| Selected passage |
——————
# Which Protractor should I get?



## Omnimill (Feb 9, 2012)

Been thinking it's about time I got something a little more accurate than I have at present but which one? They are both on this page:

http://www.arceurotrade.co.uk/Catalogue/Measurement/Squares-Angle-Gauges-Protractors

I quite like the "Precision Universal Vernier Protractor - Satin Chrome" New Low Price!

or there's the "Dial Universal Bevel Protractor" just above it. What do the experts think and why - or, seen anything better? UK

Vic.


----------



## Blogwitch (Feb 9, 2012)

Vic,

I have three from that page.

The top little digital one (mine is a Wixie), a digital protractor 0 to 180, which I haven't had time to use yet and the precision universal one that you are thinking about.

Unfortunately, they all have different uses.

My little Wixie gets the most use, purely because it is accurate enough for what we do and is dead easy to set something up in the vice. I expect the digital protractor will be used for the same job but maybe on larger components plus when laying out, and the universal I use mainly for accurate measuring as it is a little difficult to swing around the vice for setting up.
——————
| Given information |
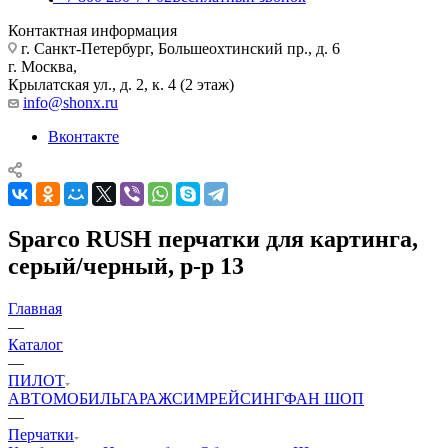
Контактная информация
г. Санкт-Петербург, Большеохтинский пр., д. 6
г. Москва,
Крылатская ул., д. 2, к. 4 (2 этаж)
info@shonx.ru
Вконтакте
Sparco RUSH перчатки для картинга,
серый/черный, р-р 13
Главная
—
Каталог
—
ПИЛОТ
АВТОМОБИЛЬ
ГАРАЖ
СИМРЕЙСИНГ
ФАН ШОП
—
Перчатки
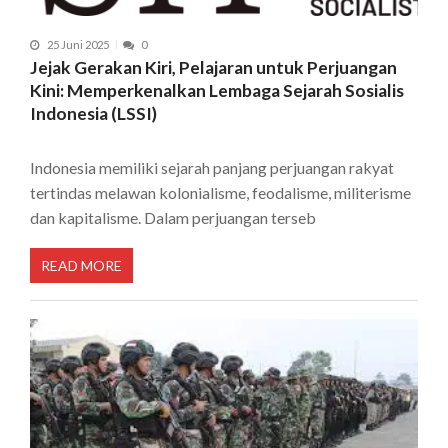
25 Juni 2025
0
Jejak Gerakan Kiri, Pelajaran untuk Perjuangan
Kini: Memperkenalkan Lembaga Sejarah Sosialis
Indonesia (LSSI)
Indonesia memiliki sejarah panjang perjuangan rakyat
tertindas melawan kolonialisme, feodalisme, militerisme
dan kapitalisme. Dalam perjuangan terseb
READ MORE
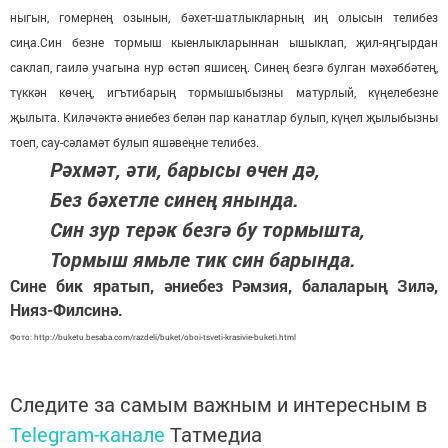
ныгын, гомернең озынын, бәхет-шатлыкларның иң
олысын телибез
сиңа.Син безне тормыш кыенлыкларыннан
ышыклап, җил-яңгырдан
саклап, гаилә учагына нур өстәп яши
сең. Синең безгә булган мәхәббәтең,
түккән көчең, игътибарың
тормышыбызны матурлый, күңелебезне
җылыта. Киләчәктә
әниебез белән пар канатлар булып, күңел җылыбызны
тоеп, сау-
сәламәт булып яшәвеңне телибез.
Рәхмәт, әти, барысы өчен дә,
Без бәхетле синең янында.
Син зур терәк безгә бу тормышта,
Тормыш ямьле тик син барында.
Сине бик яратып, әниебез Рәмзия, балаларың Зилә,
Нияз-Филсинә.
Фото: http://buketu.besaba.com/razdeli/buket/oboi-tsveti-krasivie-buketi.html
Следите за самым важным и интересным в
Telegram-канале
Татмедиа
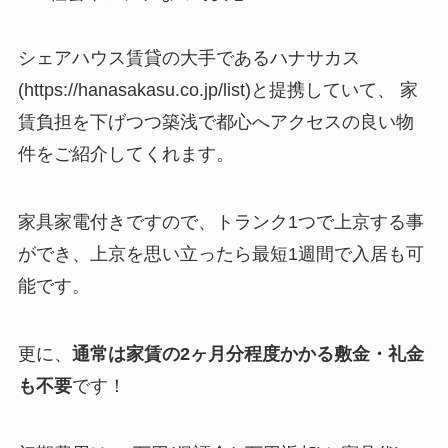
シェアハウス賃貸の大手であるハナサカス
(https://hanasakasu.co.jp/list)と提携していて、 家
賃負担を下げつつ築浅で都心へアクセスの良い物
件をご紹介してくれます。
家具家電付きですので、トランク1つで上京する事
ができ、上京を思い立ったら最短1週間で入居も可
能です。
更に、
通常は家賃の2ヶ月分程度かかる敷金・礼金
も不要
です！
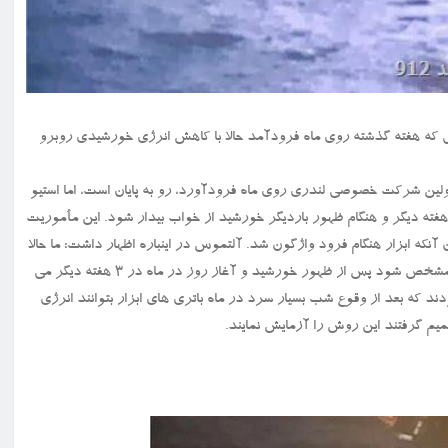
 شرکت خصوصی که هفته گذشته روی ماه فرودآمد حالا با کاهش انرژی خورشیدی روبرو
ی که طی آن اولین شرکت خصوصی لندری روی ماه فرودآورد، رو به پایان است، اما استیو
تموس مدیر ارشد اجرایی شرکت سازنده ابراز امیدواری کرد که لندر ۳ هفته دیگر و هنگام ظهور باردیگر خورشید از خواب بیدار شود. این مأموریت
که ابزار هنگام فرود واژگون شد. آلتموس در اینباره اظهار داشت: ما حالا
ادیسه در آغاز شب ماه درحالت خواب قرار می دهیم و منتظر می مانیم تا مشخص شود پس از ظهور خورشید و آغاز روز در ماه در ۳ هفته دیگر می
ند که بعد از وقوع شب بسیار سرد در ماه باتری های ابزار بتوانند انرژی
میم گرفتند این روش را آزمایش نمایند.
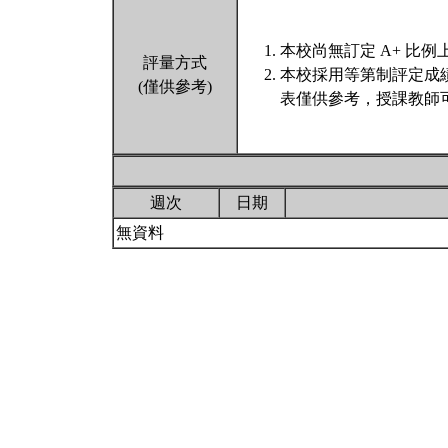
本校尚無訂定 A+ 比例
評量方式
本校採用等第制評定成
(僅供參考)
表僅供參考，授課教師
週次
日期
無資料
——————
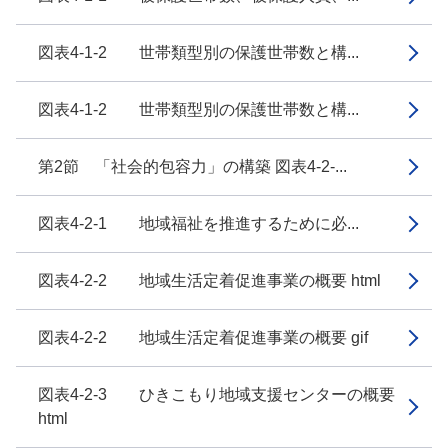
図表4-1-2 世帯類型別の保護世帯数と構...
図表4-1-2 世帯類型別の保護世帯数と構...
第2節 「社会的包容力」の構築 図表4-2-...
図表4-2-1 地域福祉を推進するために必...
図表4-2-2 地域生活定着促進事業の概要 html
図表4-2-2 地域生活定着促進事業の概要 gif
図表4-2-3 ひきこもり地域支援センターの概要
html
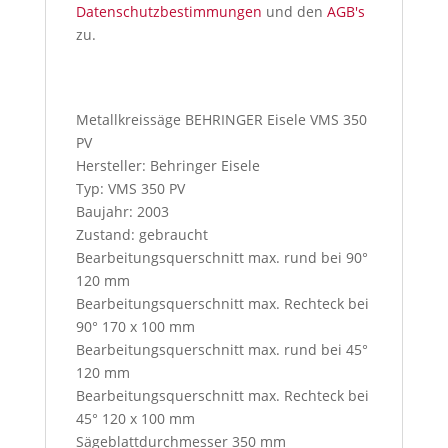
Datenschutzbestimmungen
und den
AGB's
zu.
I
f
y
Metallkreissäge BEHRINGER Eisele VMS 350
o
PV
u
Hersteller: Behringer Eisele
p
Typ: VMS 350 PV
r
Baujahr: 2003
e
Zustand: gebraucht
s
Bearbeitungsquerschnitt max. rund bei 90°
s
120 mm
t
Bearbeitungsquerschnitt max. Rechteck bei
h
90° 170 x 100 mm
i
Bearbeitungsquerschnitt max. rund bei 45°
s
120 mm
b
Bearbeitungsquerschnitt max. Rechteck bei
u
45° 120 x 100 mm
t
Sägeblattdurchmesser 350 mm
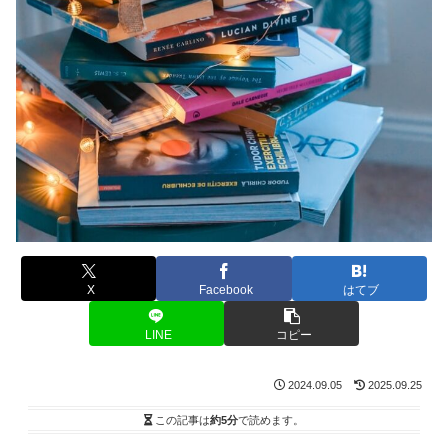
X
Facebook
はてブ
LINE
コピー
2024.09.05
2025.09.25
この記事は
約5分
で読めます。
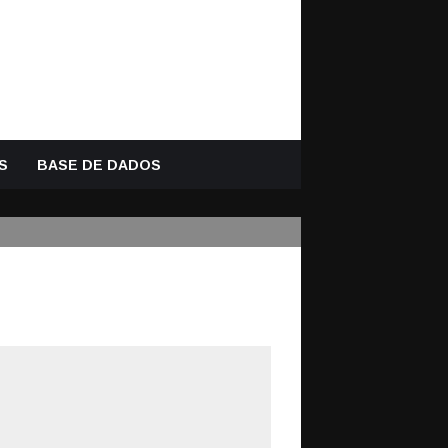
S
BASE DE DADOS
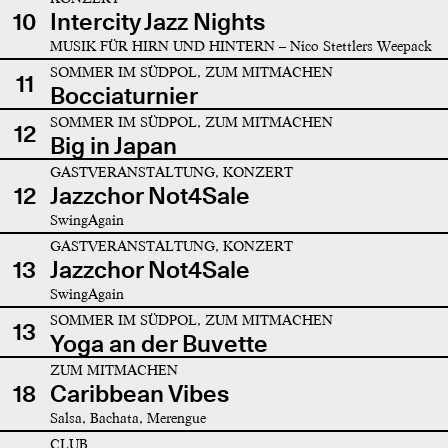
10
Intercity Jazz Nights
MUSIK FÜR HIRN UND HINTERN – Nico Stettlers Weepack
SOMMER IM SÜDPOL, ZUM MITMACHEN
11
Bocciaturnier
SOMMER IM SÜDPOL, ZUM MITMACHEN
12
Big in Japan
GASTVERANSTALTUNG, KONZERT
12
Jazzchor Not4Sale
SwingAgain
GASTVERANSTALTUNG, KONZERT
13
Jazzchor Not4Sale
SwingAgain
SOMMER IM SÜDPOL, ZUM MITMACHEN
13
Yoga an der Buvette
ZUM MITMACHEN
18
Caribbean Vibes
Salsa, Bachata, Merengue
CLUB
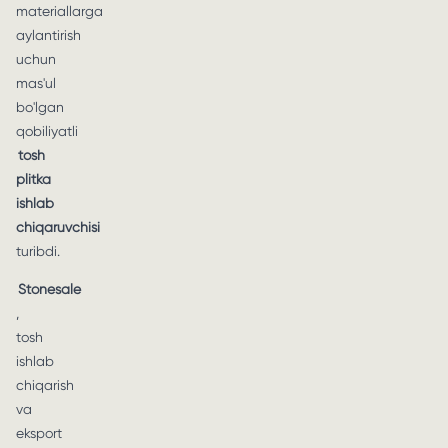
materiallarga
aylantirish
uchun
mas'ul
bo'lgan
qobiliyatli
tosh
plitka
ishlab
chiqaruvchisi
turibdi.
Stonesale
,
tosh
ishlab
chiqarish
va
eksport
——————
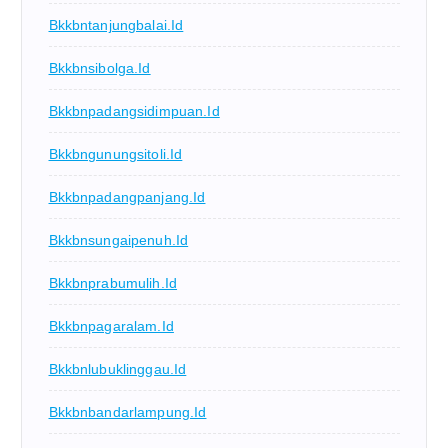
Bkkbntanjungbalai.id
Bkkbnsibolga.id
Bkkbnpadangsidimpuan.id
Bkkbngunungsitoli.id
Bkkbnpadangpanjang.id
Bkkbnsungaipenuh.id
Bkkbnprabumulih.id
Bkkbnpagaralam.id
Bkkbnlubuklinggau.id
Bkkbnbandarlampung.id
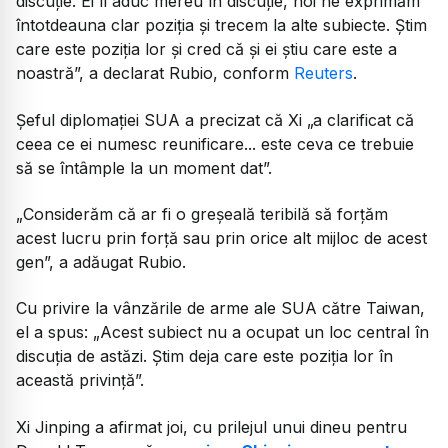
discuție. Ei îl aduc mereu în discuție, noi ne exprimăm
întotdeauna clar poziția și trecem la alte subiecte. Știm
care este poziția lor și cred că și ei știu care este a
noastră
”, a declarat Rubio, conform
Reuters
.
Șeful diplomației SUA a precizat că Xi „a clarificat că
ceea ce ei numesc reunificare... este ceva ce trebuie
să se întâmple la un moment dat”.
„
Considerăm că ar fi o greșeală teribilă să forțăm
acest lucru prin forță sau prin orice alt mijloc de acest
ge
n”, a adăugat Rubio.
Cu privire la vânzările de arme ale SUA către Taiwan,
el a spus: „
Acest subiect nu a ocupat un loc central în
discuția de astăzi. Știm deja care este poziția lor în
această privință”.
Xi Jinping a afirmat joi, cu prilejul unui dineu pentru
——————
| Explore the material |
A: In the protractor thread, what brand is Blogwitch's little digital protractor?
B: Change "digital" to "electronic" in the protractor thread, starting at the words "I have three" and stopping after "are thinking about.".

| Exercise solutions |
A: Wixie

B:
I have three from that page.

The top little electronic one (mine is a Wixie), a electronic protractor 0 to 180, which I haven't had time to use yet and the precision universal one that you are thinking about.